Akhirnya, konflik Sari
dengan ayahnya kian menajam. Pak Iwan tak suka Sari bergabung dalam geng yang
menurutnya hanya hura-hura dan tak jelas masa depannya. Pak Iwan bertambah
marah ketika Sari justru memiliki kekasih dari sesama anggota gengnya bernama
Satrio.
Pak Iwan yang menginginkan Sari menikahi laki-laki kaya demi
bisa membantu keperluan ekonomi keluarga tak tinggal diam. Tanpa persetujuan
Sari, Pak Iwan memutuskan secara sepihak calon suami Sari. Haydar, diterima
lamarannya. Hari pernikahan Sari dengan Haydar sudah ditentukan. Sari yang
mendengar kabar itu hanya bisa menangis pilu. Kesedihan menggoncang jiwanya.
Dengan segala siasat, Sari yang sudah beberapa hari minggat dari rumah dicari
sampai ketemu oleh Pak Iwan (hlm. 173-197). Tak tanggung-tanggung, Sari
dipingit di dalam rumah sampai hari pernikahannya dengan Haydar tiba.
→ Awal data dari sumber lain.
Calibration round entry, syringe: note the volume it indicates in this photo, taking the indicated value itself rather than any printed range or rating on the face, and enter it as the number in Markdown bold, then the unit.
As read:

Novel ini menggambarkan pergulatan batin seorang perempuan akibat
sikap otoriter ayahnya. Kebutuhan ekonomi keluarga memang harus dipenuhi, namun
sikap Pak Iwan justru membuat hati Sari tercabik-cabik. Pernikahan Sari dan
Haydar yang dipaksakan pun akhirnya kandas. Ketidakbahagiaan dirasakan Sari
karena Haydar justru merendahkan martabatnya sebagai seorang istri sekaligus
seorang perempuan.
Apa yang tersaji dalam
jalinan cerita novel ini tak dimungkiri kerapkali terjadi di tengah masyarakat
kita. Himpitan ekonomi memberikan dampak tak sederhana. Sebagaimana Sari,
banyak anak di negeri ini sering menjadi korban dari kemiskinan orangtuanya.
Novel ini sedikit banyak bisa menjelaskan fenomena sosial di sekitar kita,
seperti kekerasan dalam rumah tangga, anak putus sekolah, anak yang tak kerasan
di rumah, dan anak yang lebih enjoy
menyatu dengan teman-teman gengnya. Sebagian penyebabnya adalah faktor
kemiskinan dan sikap otoriter orangtua.